Instructions to follow -
Return copies of the lines below that mention "Scope".

Collected data entries:
------------------------------------------------------------
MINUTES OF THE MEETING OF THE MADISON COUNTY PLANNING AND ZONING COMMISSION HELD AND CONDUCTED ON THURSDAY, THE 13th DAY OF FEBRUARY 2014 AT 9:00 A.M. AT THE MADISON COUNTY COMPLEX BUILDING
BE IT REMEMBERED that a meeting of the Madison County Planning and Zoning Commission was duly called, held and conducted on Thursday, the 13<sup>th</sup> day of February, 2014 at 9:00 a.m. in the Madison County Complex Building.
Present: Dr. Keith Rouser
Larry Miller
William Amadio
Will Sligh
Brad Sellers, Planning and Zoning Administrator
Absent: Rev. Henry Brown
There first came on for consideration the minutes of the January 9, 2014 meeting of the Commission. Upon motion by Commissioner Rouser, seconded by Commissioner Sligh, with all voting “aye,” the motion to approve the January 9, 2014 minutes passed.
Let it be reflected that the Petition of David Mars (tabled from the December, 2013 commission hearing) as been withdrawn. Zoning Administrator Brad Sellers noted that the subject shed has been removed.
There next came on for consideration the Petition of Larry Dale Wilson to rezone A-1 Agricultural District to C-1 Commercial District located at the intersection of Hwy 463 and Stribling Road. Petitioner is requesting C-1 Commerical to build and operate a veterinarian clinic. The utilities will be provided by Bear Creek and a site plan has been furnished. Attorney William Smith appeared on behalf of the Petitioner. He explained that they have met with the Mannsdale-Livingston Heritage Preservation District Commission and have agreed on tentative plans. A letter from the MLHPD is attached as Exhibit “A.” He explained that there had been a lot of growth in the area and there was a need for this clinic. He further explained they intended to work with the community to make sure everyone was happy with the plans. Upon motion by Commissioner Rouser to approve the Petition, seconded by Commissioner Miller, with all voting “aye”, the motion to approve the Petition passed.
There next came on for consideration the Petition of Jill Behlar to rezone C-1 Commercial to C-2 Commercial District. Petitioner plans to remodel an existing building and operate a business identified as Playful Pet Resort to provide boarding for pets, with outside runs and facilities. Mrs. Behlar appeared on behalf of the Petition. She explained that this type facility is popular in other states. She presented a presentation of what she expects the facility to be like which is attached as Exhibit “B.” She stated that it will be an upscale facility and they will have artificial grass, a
------------------------------------------------------------
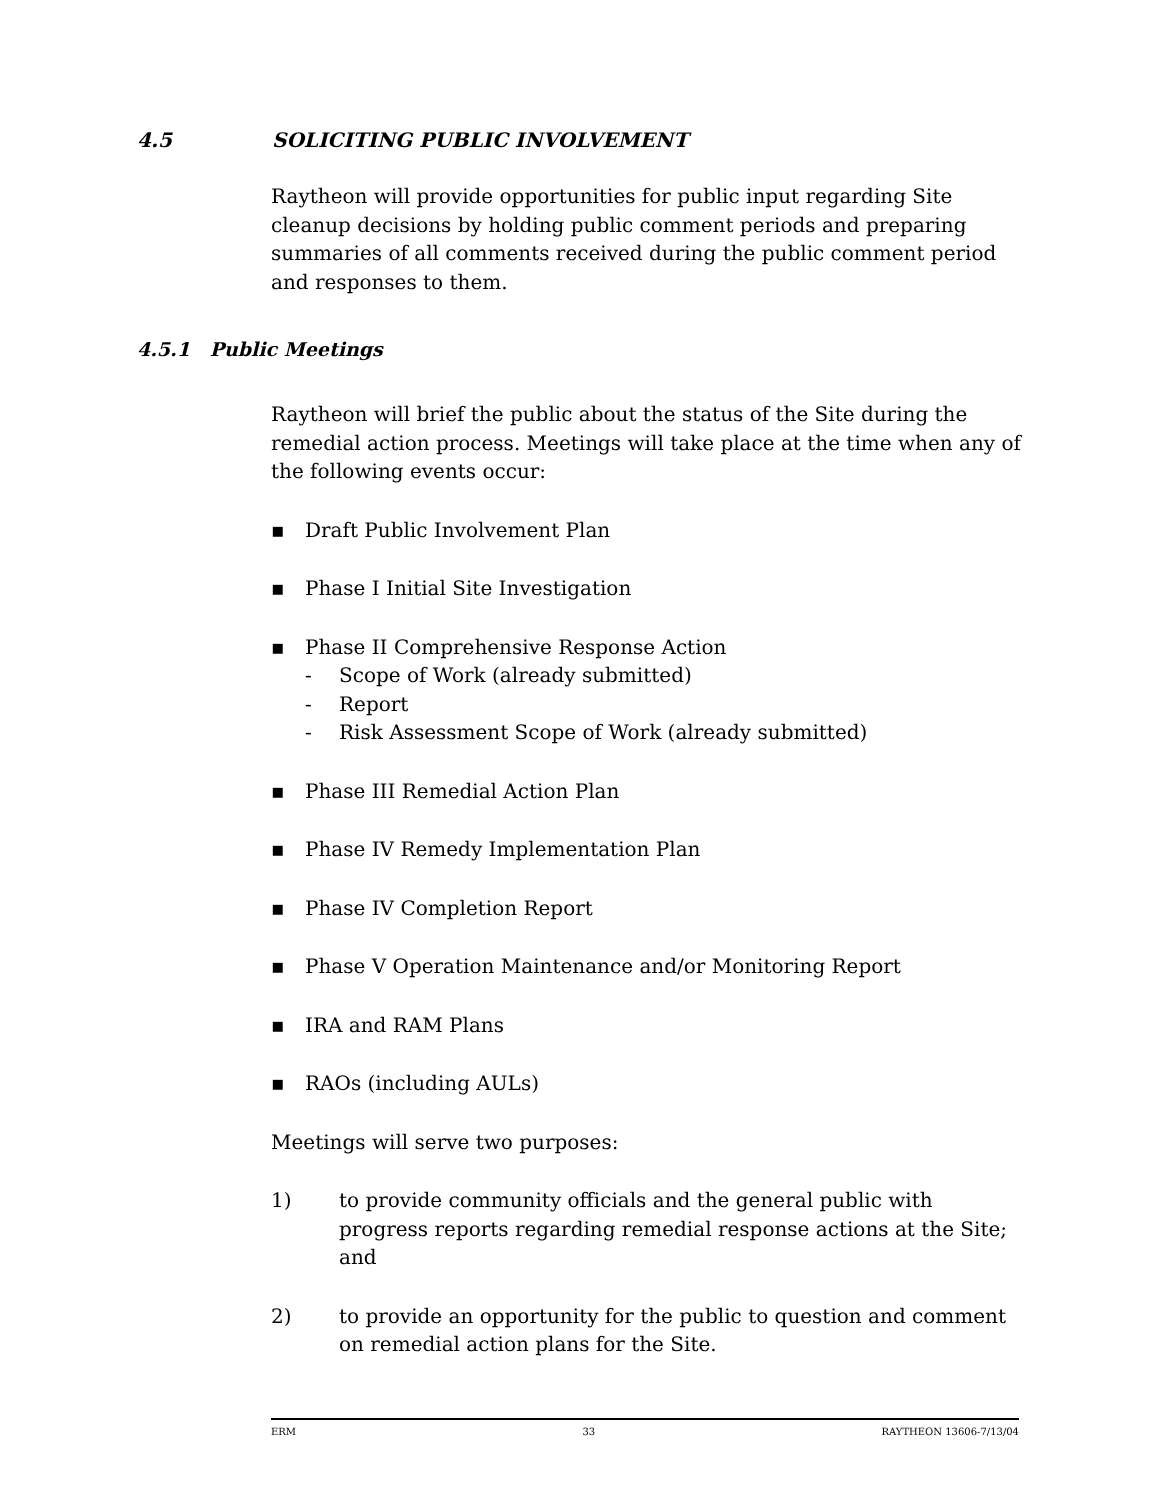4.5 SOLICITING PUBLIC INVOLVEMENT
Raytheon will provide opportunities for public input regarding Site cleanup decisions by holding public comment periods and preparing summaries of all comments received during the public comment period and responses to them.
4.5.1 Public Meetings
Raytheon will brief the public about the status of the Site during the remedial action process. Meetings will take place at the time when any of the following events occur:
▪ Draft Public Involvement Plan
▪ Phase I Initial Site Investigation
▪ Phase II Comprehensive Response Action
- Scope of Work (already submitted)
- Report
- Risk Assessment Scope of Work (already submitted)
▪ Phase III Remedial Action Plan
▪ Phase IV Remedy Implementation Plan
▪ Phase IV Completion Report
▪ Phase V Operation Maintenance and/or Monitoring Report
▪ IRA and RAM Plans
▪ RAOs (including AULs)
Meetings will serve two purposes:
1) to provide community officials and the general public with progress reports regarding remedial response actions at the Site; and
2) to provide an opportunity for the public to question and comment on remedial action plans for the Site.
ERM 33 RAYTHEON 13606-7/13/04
------------------------------------------------------------
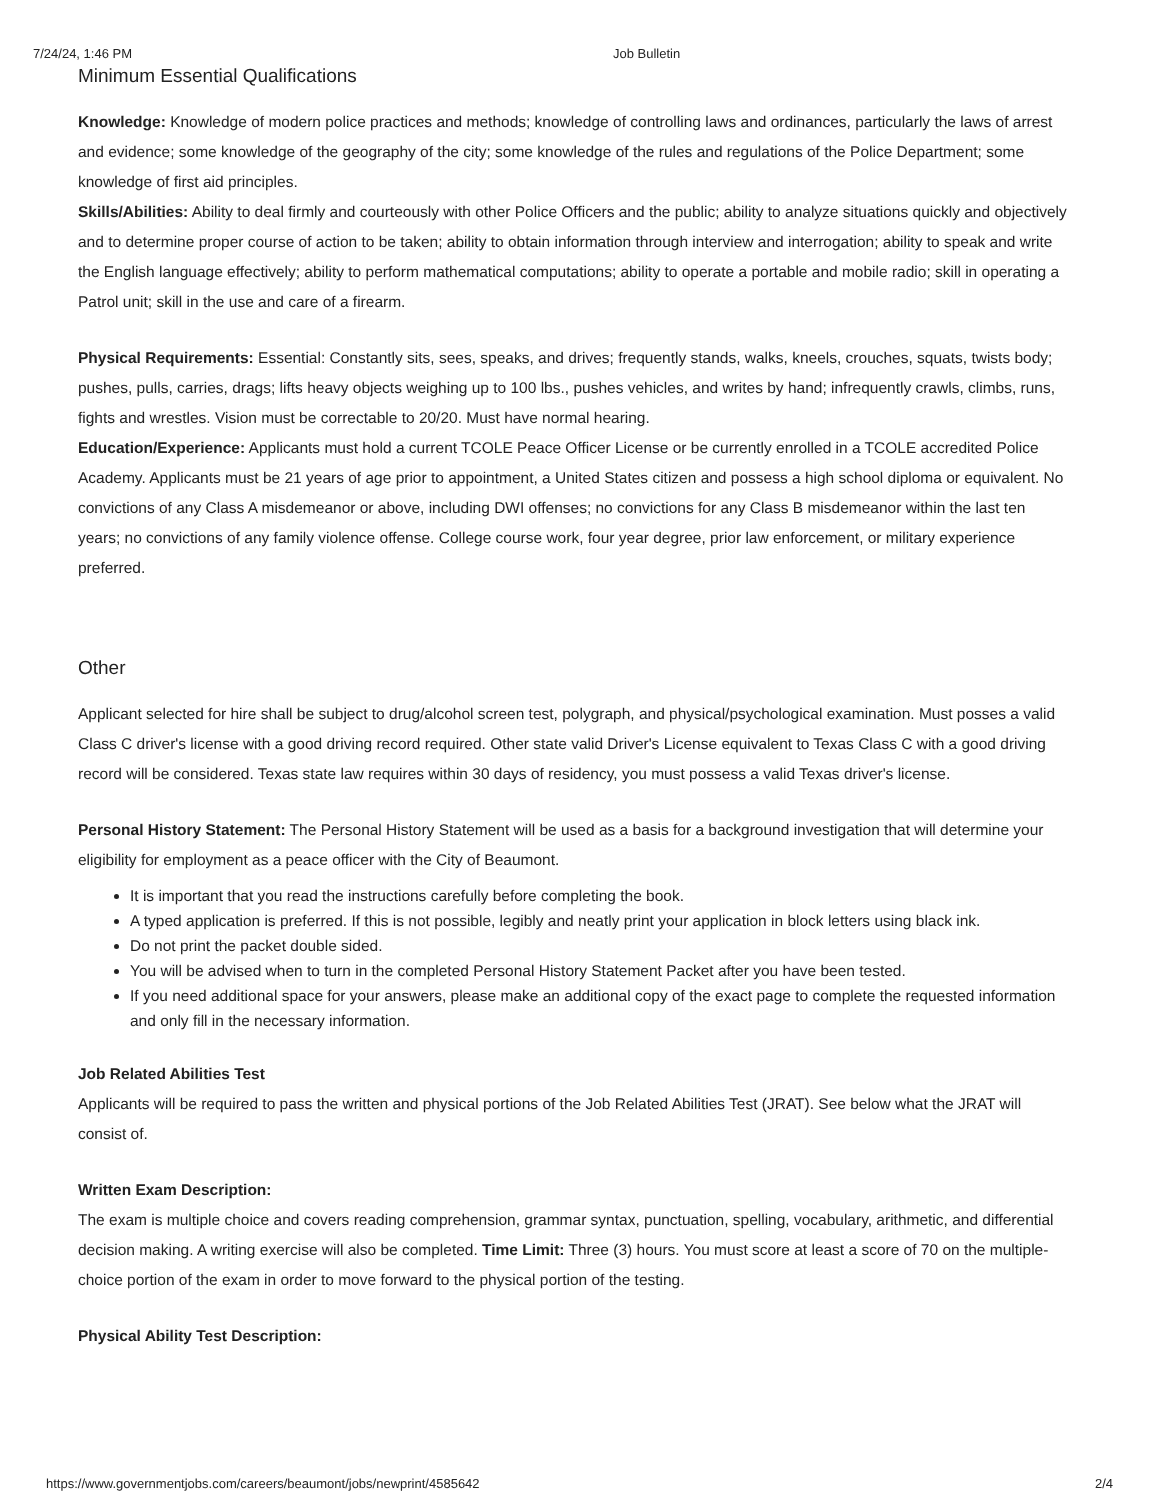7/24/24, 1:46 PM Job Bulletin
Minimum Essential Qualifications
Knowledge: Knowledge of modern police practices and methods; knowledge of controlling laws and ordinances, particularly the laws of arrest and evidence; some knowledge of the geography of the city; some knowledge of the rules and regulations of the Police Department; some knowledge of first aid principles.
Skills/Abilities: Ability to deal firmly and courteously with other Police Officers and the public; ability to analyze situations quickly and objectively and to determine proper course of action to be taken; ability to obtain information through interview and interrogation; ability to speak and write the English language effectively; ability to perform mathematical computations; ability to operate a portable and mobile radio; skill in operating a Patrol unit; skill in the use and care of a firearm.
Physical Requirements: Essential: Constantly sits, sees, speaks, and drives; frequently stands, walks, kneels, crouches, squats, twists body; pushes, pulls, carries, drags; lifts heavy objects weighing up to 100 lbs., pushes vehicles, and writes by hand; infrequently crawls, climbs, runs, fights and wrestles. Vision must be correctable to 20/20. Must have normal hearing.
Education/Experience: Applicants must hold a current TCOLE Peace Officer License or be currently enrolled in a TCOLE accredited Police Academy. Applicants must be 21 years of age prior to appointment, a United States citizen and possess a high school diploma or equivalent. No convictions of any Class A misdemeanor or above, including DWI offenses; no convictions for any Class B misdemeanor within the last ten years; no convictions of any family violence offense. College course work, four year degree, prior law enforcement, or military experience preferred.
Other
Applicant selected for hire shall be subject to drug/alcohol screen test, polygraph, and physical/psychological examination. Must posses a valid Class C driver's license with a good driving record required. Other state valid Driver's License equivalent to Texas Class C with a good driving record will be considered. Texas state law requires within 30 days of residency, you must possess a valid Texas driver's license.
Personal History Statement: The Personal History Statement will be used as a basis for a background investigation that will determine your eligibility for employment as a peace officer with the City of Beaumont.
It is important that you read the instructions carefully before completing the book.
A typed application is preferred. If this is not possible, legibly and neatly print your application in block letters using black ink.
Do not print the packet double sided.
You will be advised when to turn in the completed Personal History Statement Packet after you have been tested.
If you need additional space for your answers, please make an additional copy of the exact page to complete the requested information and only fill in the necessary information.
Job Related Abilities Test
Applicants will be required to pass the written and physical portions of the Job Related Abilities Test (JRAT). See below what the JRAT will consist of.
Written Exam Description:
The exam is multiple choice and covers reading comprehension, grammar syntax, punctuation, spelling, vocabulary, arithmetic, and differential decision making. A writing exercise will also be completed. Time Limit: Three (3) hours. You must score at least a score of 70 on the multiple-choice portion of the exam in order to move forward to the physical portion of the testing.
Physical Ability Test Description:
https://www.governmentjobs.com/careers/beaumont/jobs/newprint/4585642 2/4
------------------------------------------------------------
Task solution -
- Scope of Work (already submitted)
- Risk Assessment Scope of Work (already submitted)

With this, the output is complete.